From 1823 he corresponded with the historian John Philip Wood.

In 1829 he was elected a Fellow of the Royal Society of Edinburgh. His proposer was Thomas Allan. However, he does not appear to have made any active contributions to the society.

In November 1830 he became MP for Ilchester at a by-election but held the seat for less than a year. Ilchester is typically remote from his own home and reflects a long-standing disconnection between members of Parliament and the constituents whom they represent. In the 1831 election he stood unopposed for the seat at Newport (Isle of Wight) but (partly due to his physical absence, was wrongly recorded in the returns as John James Hope.
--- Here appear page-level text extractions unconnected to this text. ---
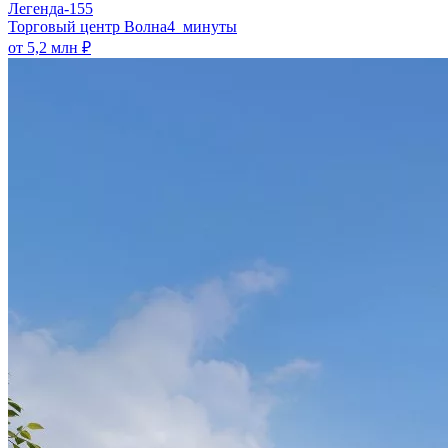
Легенда-155
​Торговый центр Волна
4 минуты
от 5,2 млн ₽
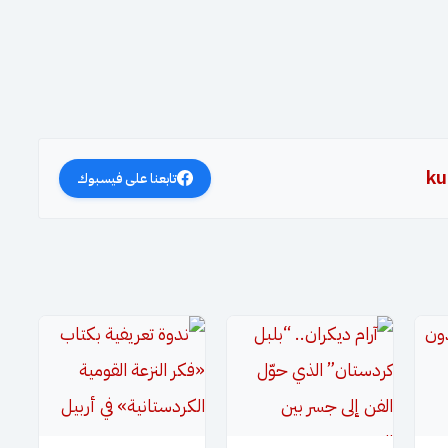
ku
تابعنا على فيسبوك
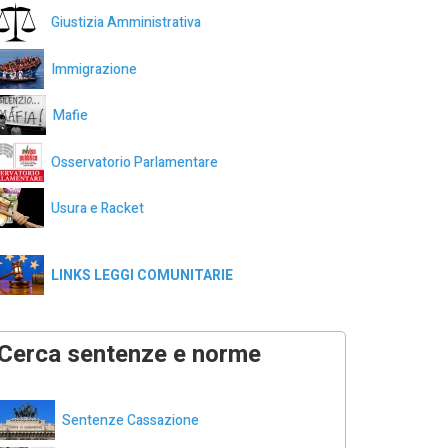
Giustizia Amministrativa
Immigrazione
Mafie
Osservatorio Parlamentare
Usura e Racket
LINKS LEGGI COMUNITARIE
Cerca sentenze e norme
Sentenze Cassazione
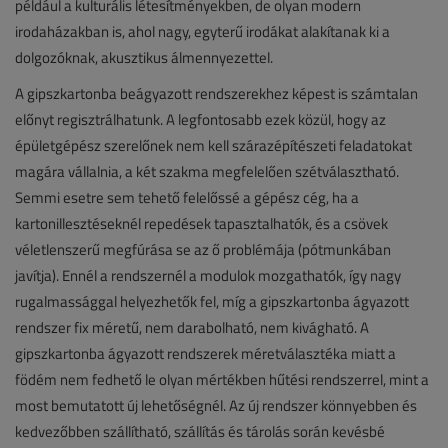
például a kulturális létesítményekben, de olyan modern
irodaházakban is, ahol nagy, egyterű irodákat alakítanak ki a
dolgozóknak, akusztikus álmennyezettel.
A gipszkartonba beágyazott rendszerekhez képest is számtalan
előnyt regisztrálhatunk. A legfontosabb ezek közül, hogy az
épületgépész szerelőnek nem kell szárazépítészeti feladatokat
magára vállalnia, a két szakma megfelelően szétválasztható.
Semmi esetre sem tehető felelőssé a gépész cég, ha a
kartonillesztéseknél repedések tapasztalhatók, és a csövek
véletlenszerű megfúrása se az ő problémája (pótmunkában
javítja). Ennél a rendszernél a modulok mozgathatók, így nagy
rugalmassággal helyezhetők fel, míg a gipszkartonba ágyazott
rendszer fix méretű, nem darabolható, nem kivágható. A
gipszkartonba ágyazott rendszerek méretválasztéka miatt a
födém nem fedhető le olyan mértékben hűtési rendszerrel, mint a
most bemutatott új lehetőségnél. Az új rendszer könnyebben és
kedvezőbben szállítható, szállítás és tárolás során kevésbé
There is no record of him ever going to either Ilchester or Newport, but that was not a requirement of the day. He stood unsuccessfully against his cousin Sir Alexander Hope for his home seat of Linlithgowshire in 1832.

==Personal life==
In 1813 he married Lady Elizabeth Hay, daughter of George Hay, 7th Marquess of Tweeddale. Her sister, Lady Julia Hay, married the radical John Cam Hobhouse. Together, James and Elizabeth had six daughters and two sons.

- Harriet Hope-Vere (1819–1883), who married Sir Edward Gooch, 6th Baronet, in 1839.
- Jane Hope-Vere (1821–1890), who married John Loftus, 3rd Marquess of Ely, in 1844.
- William Edward Hope-Vere (1824–1872), who inherited his various Scottish estates; he married Lady Mary Emily Boyle, daughter of Charles Boyle, Viscount Dungarvan (eldest son and heir apparent of the 8th Earl of Cork).
- Charles Hope-Vere (1828–1900), who inherited £8,000, a considerable sum at that time; he married Julia Craigie-Halkett, daughter of Maj.-Gen. John Craigie-Halkett.

He died at his house on Park Lane in Mayfair in London on 19 May 1843.